● Exercise instructions
Scan the material below and copy every line holding the word "life".
════════
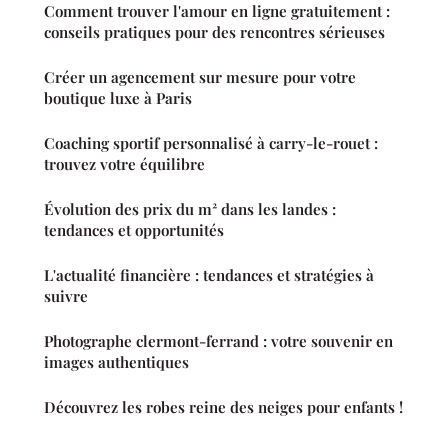
Comment trouver l'amour en ligne gratuitement :
conseils pratiques pour des rencontres sérieuses
Créer un agencement sur mesure pour votre
boutique luxe à Paris
Coaching sportif personnalisé à carry-le-rouet :
trouvez votre équilibre
Évolution des prix du m² dans les landes :
tendances et opportunités
L'actualité financière : tendances et stratégies à
suivre
Photographe clermont-ferrand : votre souvenir en
images authentiques
Découvrez les robes reine des neiges pour enfants !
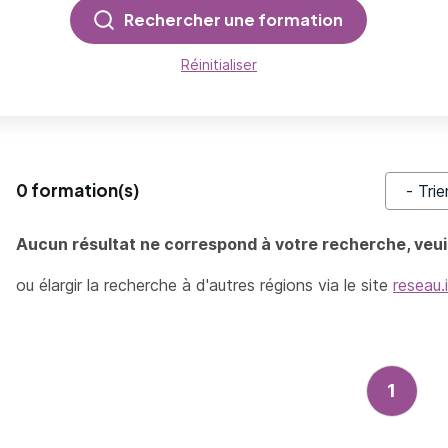
Rechercher une formation
Réinitialiser
0 formation(s)
Trier pa
Aucun résultat ne correspond à votre recherche, veuil
ou élargir la recherche à d'autres régions via le site
reseau.
1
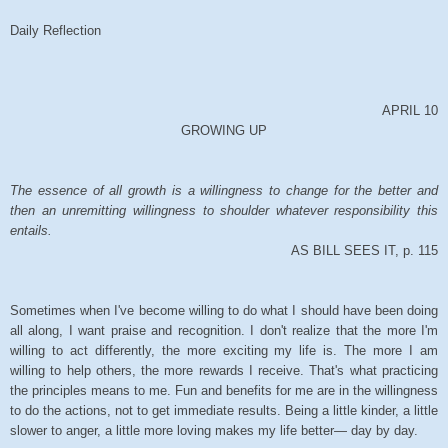
Daily Reflection
APRIL 10
GROWING UP
The essence of all growth is a willingness to change for the better and
then an unremitting willingness to shoulder whatever responsibility this
entails.
AS BILL SEES IT, p. 115
Sometimes when I've become willing to do what I should have been doing
all along, I want praise and recognition. I don't realize that the more I'm
willing to act differently, the more exciting my life is. The more I am
willing to help others, the more rewards I receive. That's what practicing
the principles means to me. Fun and benefits for me are in the willingness
to do the actions, not to get immediate results. Being a little kinder, a little
slower to anger, a little more loving makes my life better— day by day.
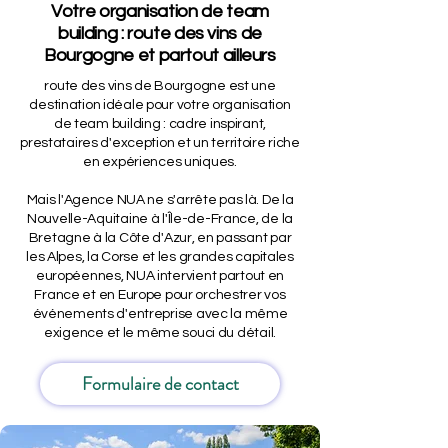
Votre organisation de team
building : route des vins de
Bourgogne et partout ailleurs
route des vins de Bourgogne est une
destination idéale pour votre organisation
de team building : cadre inspirant,
prestataires d'exception et un territoire riche
en expériences uniques.
Mais l'Agence NUA ne s'arrête pas là. De la
Nouvelle-Aquitaine à l'Île-de-France, de la
Bretagne à la Côte d'Azur, en passant par
les Alpes, la Corse et les grandes capitales
européennes, NUA intervient partout en
France et en Europe pour orchestrer vos
événements d'entreprise avec la même
exigence et le même souci du détail.
Formulaire de contact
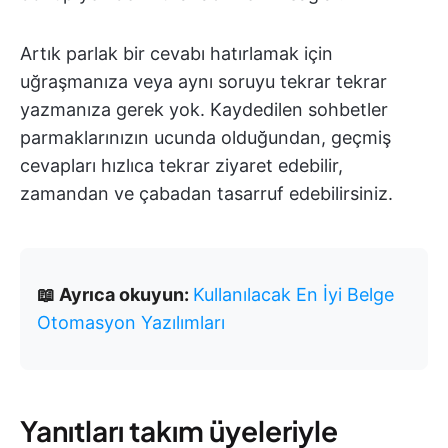
Artık parlak bir cevabı hatırlamak için
uğraşmanıza veya aynı soruyu tekrar tekrar
yazmanıza gerek yok. Kaydedilen sohbetler
parmaklarınızın ucunda olduğundan, geçmiş
cevapları hızlıca tekrar ziyaret edebilir,
zamandan ve çabadan tasarruf edebilirsiniz.
📖 Ayrıca okuyun:
Kullanılacak En İyi Belge
Otomasyon Yazılımları
Yanıtları takım üyeleriyle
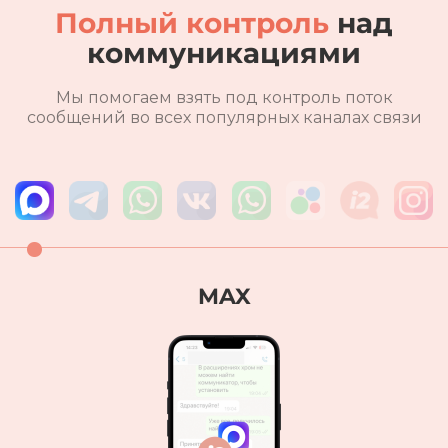
Полный контроль
над
коммуникациями
Мы помогаем взять под контроль поток
сообщений во всех популярных каналах связи
Telegram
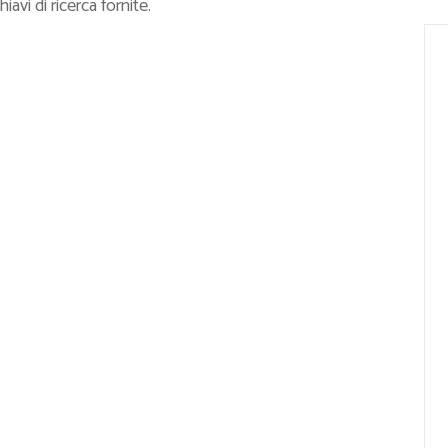
avi di ricerca fornite.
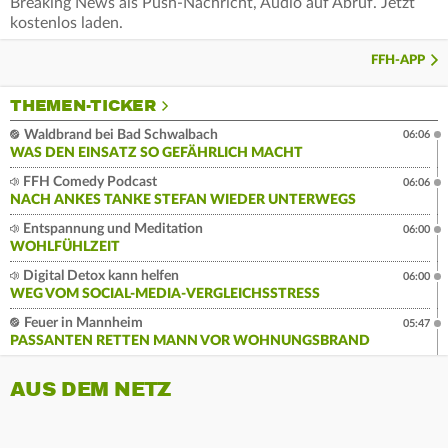
Breaking News als Push-Nachricht, Audio auf Abruf. Jetzt
kostenlos laden.
FFH-APP
THEMEN-TICKER
Waldbrand bei Bad Schwalbach
06:06
WAS DEN EINSATZ SO GEFÄHRLICH MACHT
FFH Comedy Podcast
06:06
NACH ANKES TANKE STEFAN WIEDER UNTERWEGS
Entspannung und Meditation
06:00
WOHLFÜHLZEIT
Digital Detox kann helfen
06:00
WEG VOM SOCIAL-MEDIA-VERGLEICHSSTRESS
Feuer in Mannheim
05:47
PASSANTEN RETTEN MANN VOR WOHNUNGSBRAND
AUS DEM NETZ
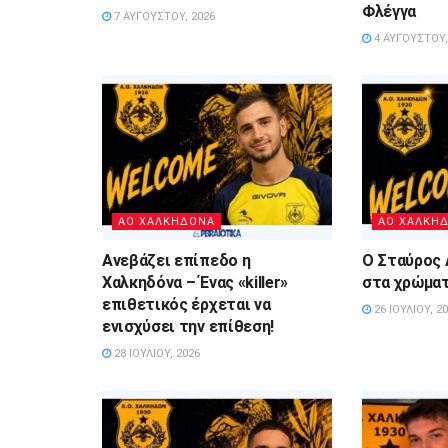
Φλέγγα
7 ΑΥΓΟΎΣΤΟΥ, 2026
4 ΑΥΓΟΎΣΤΟΥ,
ΑΟ ΧΑΛΚΗΔΟΝΑ
ΑΟ ΧΑΛΚΗ
Ανεβάζει επίπεδο η
Ο Σταύρος 
Χαλκηδόνα – Ένας «killer»
στα χρώματ
επιθετικός έρχεται να
26 ΙΟΥΛΊΟΥ, 2
ενισχύσει την επίθεση!
28 ΙΟΥΛΊΟΥ, 2026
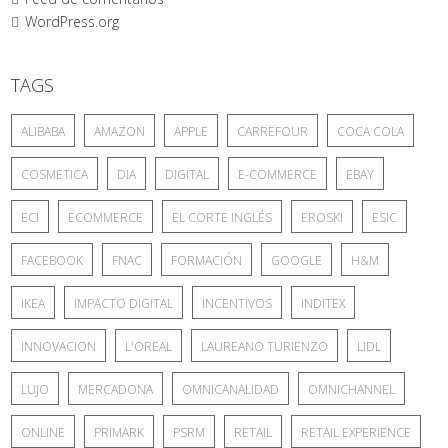
WordPress.org
TAGS
ALIBABA
AMAZON
APPLE
CARREFOUR
COCA COLA
COSMETICA
DIA
DIGITAL
E-COMMERCE
EBAY
ECI
ECOMMERCE
EL CORTE INGLÉS
EROSKI
ESIC
FACEBOOK
FNAC
FORMACIÓN
GOOGLE
H&M
IKEA
IMPACTO DIGITAL
INCENTIVOS
INDITEX
INNOVACION
L'OREAL
LAUREANO TURIENZO
LIDL
LUJO
MERCADONA
OMNICANALIDAD
OMNICHANNEL
ONLINE
PRIMARK
PSRM
RETAIL
RETAIL EXPERIENCE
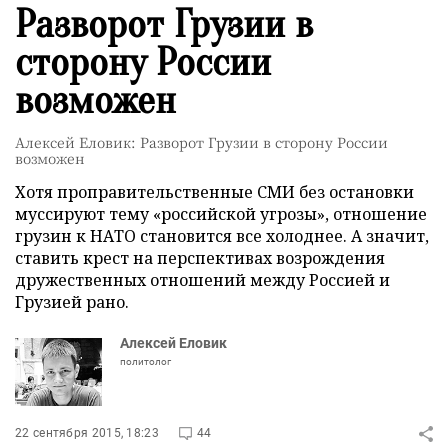
Разворот Грузии в
сторону России
возможен
Алексей Еловик: Разворот Грузии в сторону России
возможен
Хотя проправительственные СМИ без остановки
муссируют тему «российской угрозы», отношение
грузин к НАТО становится все холоднее. А значит,
ставить крест на перспективах возрождения
дружественных отношений между Россией и
Грузией рано.
Алексей Еловик
политолог
22 сентября 2015, 18:23
44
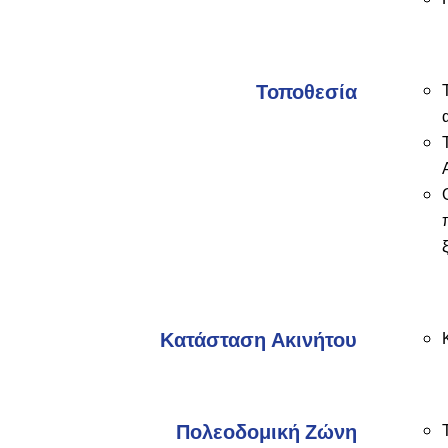
Τοποθεσία
Κατάσταση Ακινήτου
Πολεοδομική Ζώνη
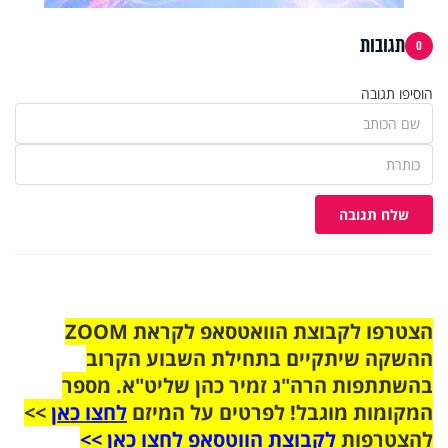
תגובות
0
הוסיפו תגובה
שלח תגובה
הצטרפו לקבוצת הוואטסאפ לקראת ZOOM
ההשקה שיתקיים בתחילת השבוע הקרוב
בהשתתפות הרה"ג זמיר כהן שליט"א. מספר
המקומות מוגבל! לפרטים על המיזם
לחצו כאן
>>
להצטרפות
לקבוצת הווטסאפ לחצו כאן >>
════════
● Result for this exercise
willing to act differently, the more exciting my life is. The more I am
slower to anger, a little more loving makes my life better— day by day.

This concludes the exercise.